# SAQA and IT Skill Visa



## sege5641 (Mar 27, 2019)

Has anyone done the process to have SAQA validate IT certifications? I hold Microsoft and CompTIA certificates that are easily viewed online. So I'm not sure if SAQA step is needed or even how to start.

I'm looking to apply for Critical Skill visa.


----------



## heenamanglani (Sep 18, 2018)

Hi Sege5641,

In order to apply for CSV you will need SAQA.


----------



## Kepler-452b (Nov 20, 2015)

Please check if SAQA evaluates certificates. 

According to SAQA's document entitled "What must be submitted to SAQA."

"Do not submit any of the following, as these do not meet the definition of a foreign qualification:
° Professional membership or professional designations
° Certificates based on short courses..."


----------



## heenamanglani (Sep 18, 2018)

You just need to submit your Certified Degree certificates and results which proves you did your degree with all those subjects mentioned in the mark sheet.
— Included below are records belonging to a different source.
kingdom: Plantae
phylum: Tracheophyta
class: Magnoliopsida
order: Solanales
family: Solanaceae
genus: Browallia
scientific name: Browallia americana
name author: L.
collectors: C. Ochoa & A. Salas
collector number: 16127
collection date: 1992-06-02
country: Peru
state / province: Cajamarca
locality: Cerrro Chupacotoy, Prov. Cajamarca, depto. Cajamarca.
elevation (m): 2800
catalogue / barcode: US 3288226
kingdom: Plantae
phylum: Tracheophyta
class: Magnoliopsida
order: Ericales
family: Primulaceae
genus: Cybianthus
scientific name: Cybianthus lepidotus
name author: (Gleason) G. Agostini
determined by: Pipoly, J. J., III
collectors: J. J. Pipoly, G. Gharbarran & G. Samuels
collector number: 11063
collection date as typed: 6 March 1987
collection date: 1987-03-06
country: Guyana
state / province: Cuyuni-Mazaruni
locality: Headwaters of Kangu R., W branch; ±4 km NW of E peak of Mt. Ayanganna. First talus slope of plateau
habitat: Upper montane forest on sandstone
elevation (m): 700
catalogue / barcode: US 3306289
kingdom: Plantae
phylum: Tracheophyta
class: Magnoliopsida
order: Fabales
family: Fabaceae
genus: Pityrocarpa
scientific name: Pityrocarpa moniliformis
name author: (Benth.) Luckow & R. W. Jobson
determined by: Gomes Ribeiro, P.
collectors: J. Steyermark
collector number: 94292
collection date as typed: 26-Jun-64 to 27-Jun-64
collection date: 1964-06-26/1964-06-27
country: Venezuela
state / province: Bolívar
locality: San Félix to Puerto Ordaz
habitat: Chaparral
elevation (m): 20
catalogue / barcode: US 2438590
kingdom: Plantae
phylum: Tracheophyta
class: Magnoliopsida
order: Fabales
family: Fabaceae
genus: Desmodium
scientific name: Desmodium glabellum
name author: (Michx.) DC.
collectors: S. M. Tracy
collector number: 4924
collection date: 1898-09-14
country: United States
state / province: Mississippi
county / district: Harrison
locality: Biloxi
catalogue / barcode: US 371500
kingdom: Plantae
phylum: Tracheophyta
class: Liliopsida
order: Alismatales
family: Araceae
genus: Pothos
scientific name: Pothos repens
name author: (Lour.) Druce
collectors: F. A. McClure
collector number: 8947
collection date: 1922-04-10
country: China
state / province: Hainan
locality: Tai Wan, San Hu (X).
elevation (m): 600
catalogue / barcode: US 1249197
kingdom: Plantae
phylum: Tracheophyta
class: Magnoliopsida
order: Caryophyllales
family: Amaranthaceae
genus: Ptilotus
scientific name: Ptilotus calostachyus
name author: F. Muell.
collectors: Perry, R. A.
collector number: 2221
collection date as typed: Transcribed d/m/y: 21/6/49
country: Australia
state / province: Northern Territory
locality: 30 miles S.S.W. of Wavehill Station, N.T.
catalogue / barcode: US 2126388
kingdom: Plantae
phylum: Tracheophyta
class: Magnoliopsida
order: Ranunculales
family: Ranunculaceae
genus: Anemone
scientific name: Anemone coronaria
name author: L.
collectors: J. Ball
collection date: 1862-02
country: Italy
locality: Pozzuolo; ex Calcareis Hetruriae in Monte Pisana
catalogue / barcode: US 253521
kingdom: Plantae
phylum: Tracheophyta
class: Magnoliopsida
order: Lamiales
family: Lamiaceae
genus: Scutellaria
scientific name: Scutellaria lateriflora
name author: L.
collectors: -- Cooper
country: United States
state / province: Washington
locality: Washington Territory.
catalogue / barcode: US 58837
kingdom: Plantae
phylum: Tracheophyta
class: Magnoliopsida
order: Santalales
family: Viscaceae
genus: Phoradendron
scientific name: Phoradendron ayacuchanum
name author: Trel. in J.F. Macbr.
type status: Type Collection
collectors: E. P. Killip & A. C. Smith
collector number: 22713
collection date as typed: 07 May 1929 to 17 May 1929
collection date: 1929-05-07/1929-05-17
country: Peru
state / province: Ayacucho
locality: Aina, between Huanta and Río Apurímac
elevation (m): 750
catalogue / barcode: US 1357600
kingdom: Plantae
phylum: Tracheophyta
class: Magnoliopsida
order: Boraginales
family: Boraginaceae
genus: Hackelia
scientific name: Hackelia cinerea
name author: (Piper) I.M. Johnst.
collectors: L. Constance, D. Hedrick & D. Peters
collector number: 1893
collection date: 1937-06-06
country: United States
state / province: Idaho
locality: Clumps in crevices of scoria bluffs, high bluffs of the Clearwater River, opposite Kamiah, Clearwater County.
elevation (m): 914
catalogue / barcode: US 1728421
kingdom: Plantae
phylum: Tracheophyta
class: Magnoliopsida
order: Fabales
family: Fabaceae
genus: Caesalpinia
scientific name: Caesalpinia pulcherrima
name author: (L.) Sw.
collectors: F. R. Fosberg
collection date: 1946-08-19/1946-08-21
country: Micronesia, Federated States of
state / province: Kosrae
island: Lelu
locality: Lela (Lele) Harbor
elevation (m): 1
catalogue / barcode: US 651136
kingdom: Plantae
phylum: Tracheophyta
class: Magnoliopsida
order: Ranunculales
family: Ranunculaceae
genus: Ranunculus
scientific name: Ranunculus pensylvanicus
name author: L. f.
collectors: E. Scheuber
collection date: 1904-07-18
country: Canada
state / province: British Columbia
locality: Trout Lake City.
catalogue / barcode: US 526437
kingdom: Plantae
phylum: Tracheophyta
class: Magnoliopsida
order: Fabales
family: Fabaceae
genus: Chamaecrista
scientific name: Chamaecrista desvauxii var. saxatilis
SAQA don't certify any professional certificates such as experience or any reliving certs.


----------



## gmakadho (Sep 10, 2018)

Hie, if i may ask, so it impossible to apply csv with international certificate lik ccna, Microsoft and comptia
Thanks.


----------



## Kepler-452b (Nov 20, 2015)

*Kepler-452b*



gmakadho said:


> Hie, if i may ask, so it impossible to apply csv with international certificate lik ccna, Microsoft and comptia
> Thanks.



Hi Gmakadho, they only evaluate degrees. Read SAQA requirements below:

According to SAQA's document entitled "What must be submitted to SAQA."

"DO NOT submit any of the following, as these do not meet the definition of a foreign qualification:
° Professional membership or professional designations
° Certificates based on short courses..."


----------